I. Der Kläger und Revisionskläger (Kläger) ist Gesellschafter einer Sozietät.

Die Erklärung der Sozietät zur gesonderten und einheitlichen Feststellung von Besteuerungsgrundlagen 2002 vom 13. November 2003 ging am 18. November 2003 beim Beklagten und Revisionsbeklagten (Finanzamt --FA--) ein. In einer Anlage zur Feststellungserklärung teilte der Kläger dem FA mit, dass "Angaben über die Sonderbetriebsausgaben für das Jahr 2002" von ihm "nachgereicht" würden. Als Empfangsbevollmächtigter für alle Beteiligten war der Gesellschafter B unter der Anschrift der Sozietät benannt.

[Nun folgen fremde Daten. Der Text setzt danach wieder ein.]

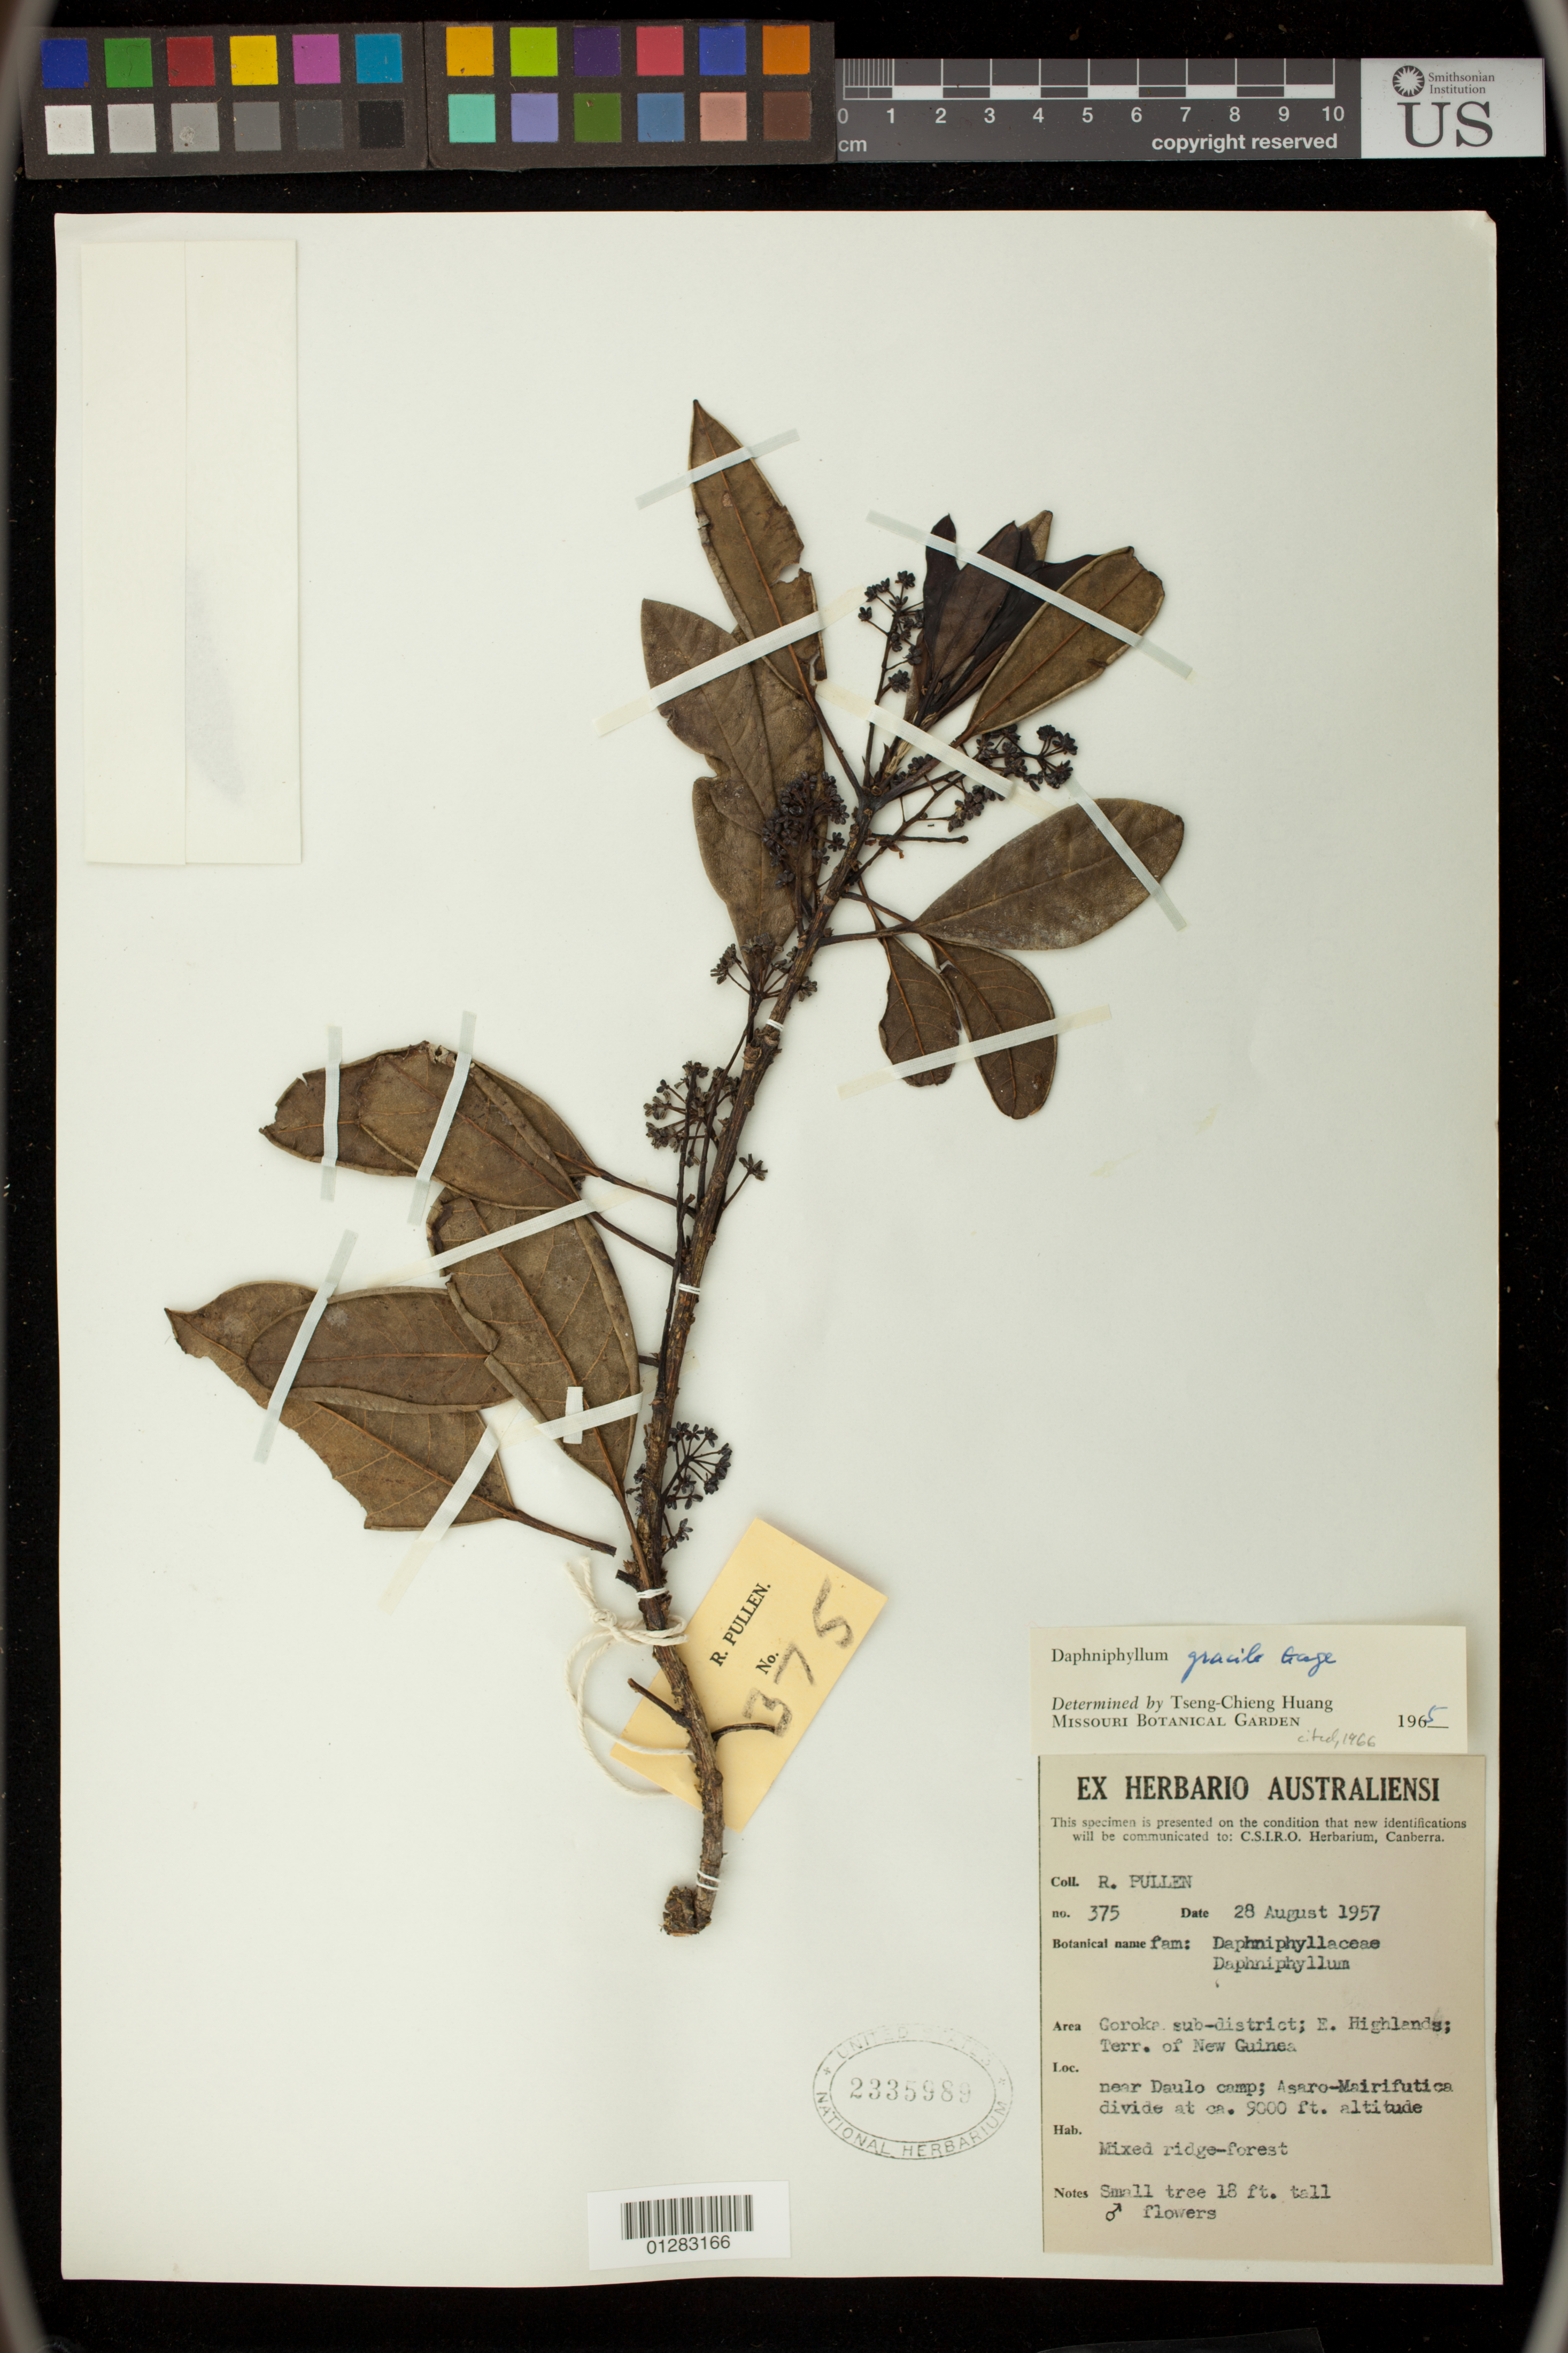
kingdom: Plantae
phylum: Tracheophyta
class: Magnoliopsida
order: Saxifragales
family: Daphniphyllaceae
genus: Daphniphyllum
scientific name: Daphniphyllum gracile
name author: Gage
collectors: R. Pullen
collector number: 375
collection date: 1957-08-28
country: Papua New Guinea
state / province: Eastern Highlands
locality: near Daulo camp; Asaro-Mairifutica divide, Goroka subdistrict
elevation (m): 2743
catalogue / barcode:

Das FA erließ am 28. November 2003 einen Feststellungsbescheid für 2002 unter dem Vorbehalt der Nachprüfung (§ 164 Abs. 1 der Abgabenordnung --AO--). Darin wurden für die Beteiligten der Sozietät laufende Einkünfte aus selbständiger Arbeit in Höhe von 417 067 € und Sonderbetriebsausgaben in Höhe von ... € festgestellt. Die laufenden Einkünfte wurden auf alle drei Beteiligten und die Sonderbetriebsausgaben nur auf die Beteiligten B und A aufgeteilt. Hinsichtlich des Klägers enthielt der Bescheid weder den Begriff "Sonderbetriebsausgaben" noch eine Null. Der Bescheid wurde B mit dem Hinweis bekannt gegeben, er ergehe an ihn mit Wirkung für und gegen alle Feststellungsbeteiligten.

Mit an B adressiertem Bescheid vom 6. April 2004 hob das FA den Vorbehalt der Nachprüfung auf. Zur Begründung gab es an, eine nochmalige Überprüfung habe nicht zu abweichenden Feststellungen geführt. Der Bescheid wurde am 8. April 2004 (Donnerstag) zur Post gegeben. Er enthielt eine Rechtsbehelfsbelehrung und den Hinweis, dass er an B als Empfangsbevollmächtigten mit Wirkung für und gegen alle Feststellungsbeteiligten ergehe.

Mit Schreiben vom 21. Mai 2004 übersandte der Steuerberater des Klägers dem FA eine Aufstellung der Sonderbetriebsausgaben des Klägers für 2002 in Höhe von ... € mit der Bitte um Berücksichtigung.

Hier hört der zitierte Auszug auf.